Bernards believes that colon cancers may benefit most from TGF-β inhibitor therapy. Colon cancers with upregulated EMT have been found to have a poor prognosis and the current study shows these types of tumor cells are resistant to chemotherapy-based treatment. “That means that EMT colon cancer cells are double trouble: more likely to metastasize, less likely to respond to therapy,” said Bernards. Bernards would like to work with a pharmaceutical or biotechnology company to test this approach.

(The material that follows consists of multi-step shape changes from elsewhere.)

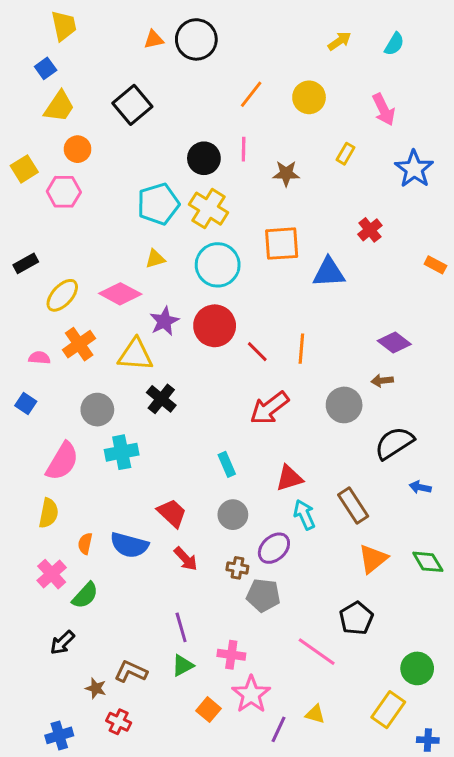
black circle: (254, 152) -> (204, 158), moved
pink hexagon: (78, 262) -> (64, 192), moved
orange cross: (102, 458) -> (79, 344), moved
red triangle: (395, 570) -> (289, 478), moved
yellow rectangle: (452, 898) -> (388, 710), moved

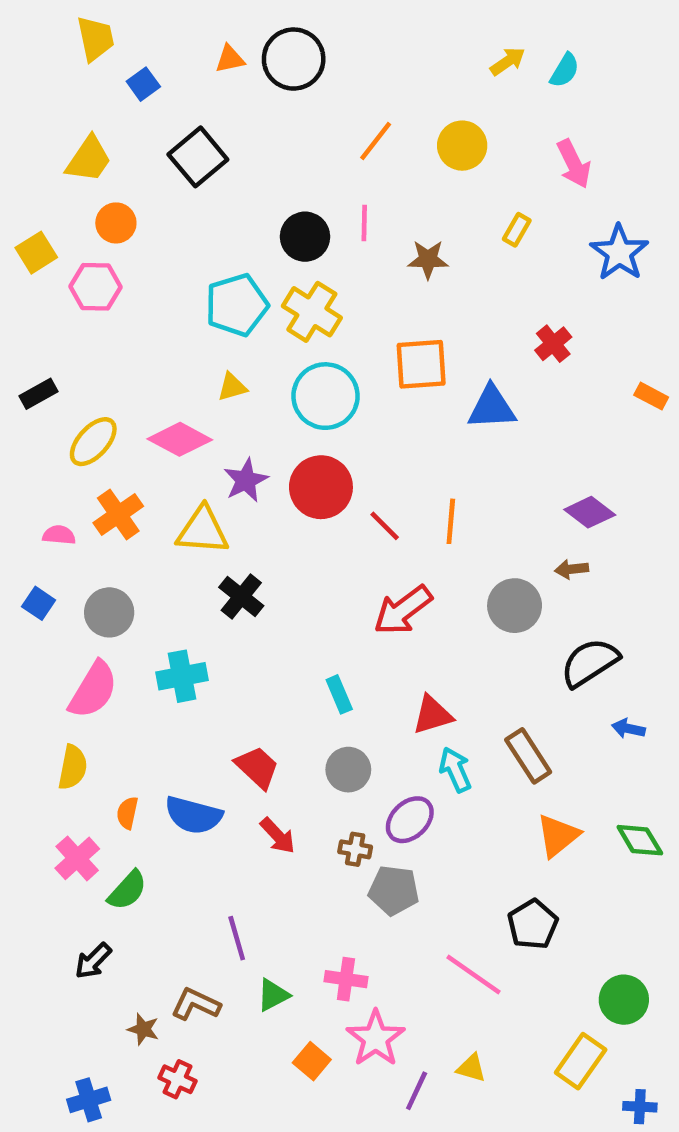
cyan semicircle: (394, 44) -> (565, 70), moved
blue square: (46, 68) -> (143, 84), moved
gray circle: (97, 410) -> (109, 612), moved
purple line: (181, 627) -> (237, 938), moved

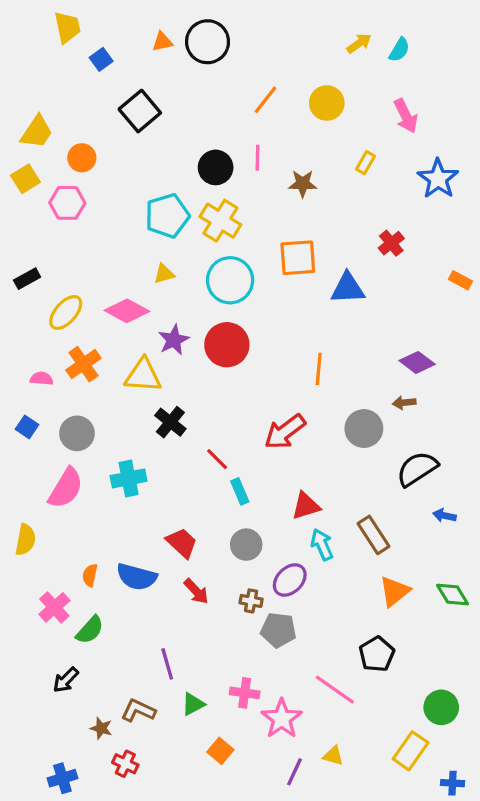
yellow trapezoid: (89, 159) -> (37, 132), moved
red line: (385, 526) -> (217, 459), moved
yellow semicircle: (73, 767) -> (25, 540), moved
pink star: (376, 1038) -> (282, 719), moved

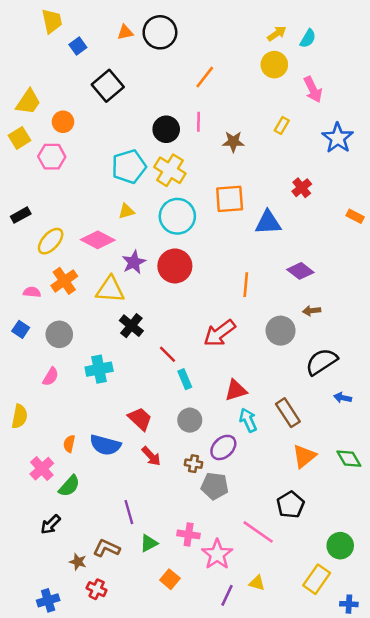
yellow circle: (327, 103) -> (274, 65), moved
purple diamond: (417, 362) -> (300, 271), moved
pink semicircle: (66, 488) -> (51, 377), size x0.6

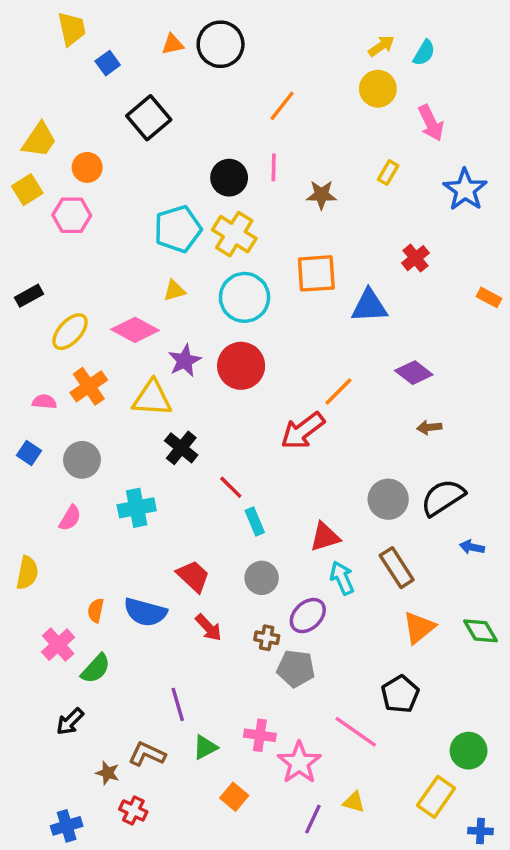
orange line: (246, 285) -> (339, 391), turned 40
gray circle: (281, 331) -> (388, 499), moved
red arrow: (220, 333) -> (303, 431), moved

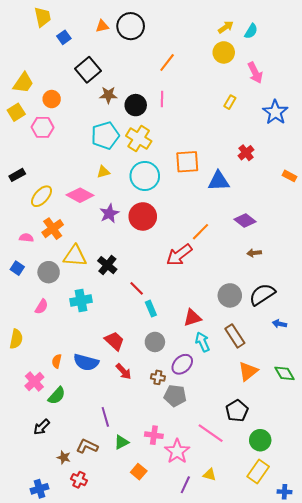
brown star: (321, 195) -> (108, 95), moved
yellow triangle: (152, 398) -> (75, 256), moved
green circle: (469, 751) -> (260, 440), moved

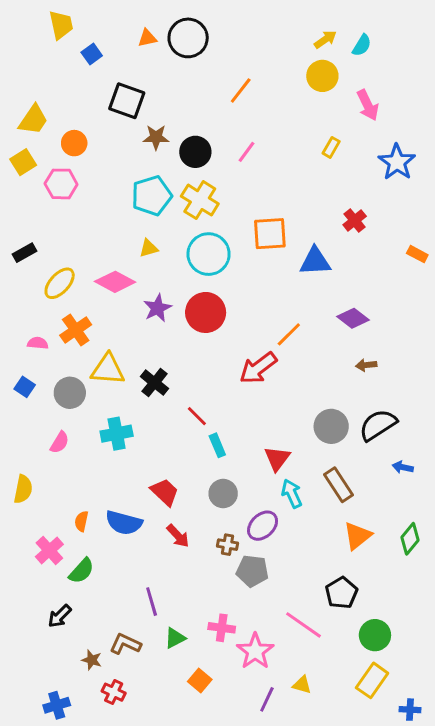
black square: (88, 70) -> (127, 101), turned -30
pink line: (162, 99) -> (246, 152), moved, turned 35
red triangle: (192, 318) -> (277, 458), turned -36
green diamond: (284, 373) -> (410, 539), turned 70

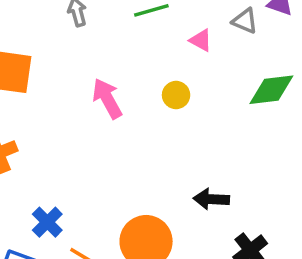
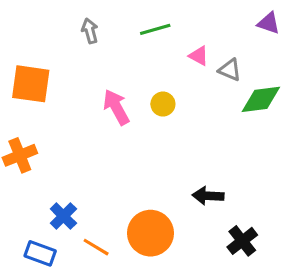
gray triangle: (245, 21) -> (230, 70), moved
yellow circle: (176, 95) -> (163, 104), moved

To better understand exactly how TGF-β signaling and the activity of EMT genes results specifically in chemotherapy resistance is also an important goal for Bernards in colleagues. TGF-β signaling has been linked to signaling of the RAS-RAF-MEK pathway that drugs such as vemurafenib (Zelboraf) target. Bernards and colleagues observed that cells with inactive MED12 had active RAS-RAF-MEK signaling which persisted even in the presence of crizotinib, gefitinib(Drug information on gefitinib) (Iressa), vemurafenib, selumetinib, and sorafenib(Drug information on sorafenib) (Nexavar)—drugs that are supposed to block the activity of this pathway. This explains why MED12 inactivity results in resistance to these drugs. How activity of these pathways result in chemotherapy resistance is not yet known, however.
“Important discoveries can come totally unexpected, like the finding of MED12,” said Guo, pointing out the power of unbiased high-throughput screens. “Researchers should be open-minded and willing to think outside the box.”
Guo and Wang see this study adding to the evidence that cancer needs individualized, combination strategies. Thus far, no single targeted drug has led to a cure. “When we think about cancer drugs, target specificity is good, but not enough,” said Guo. Genetic analysis as well as understanding the relationship of cancer cells to the stroma and developing markers of diagnosis and prognosis will be important to better understand and treat cancer.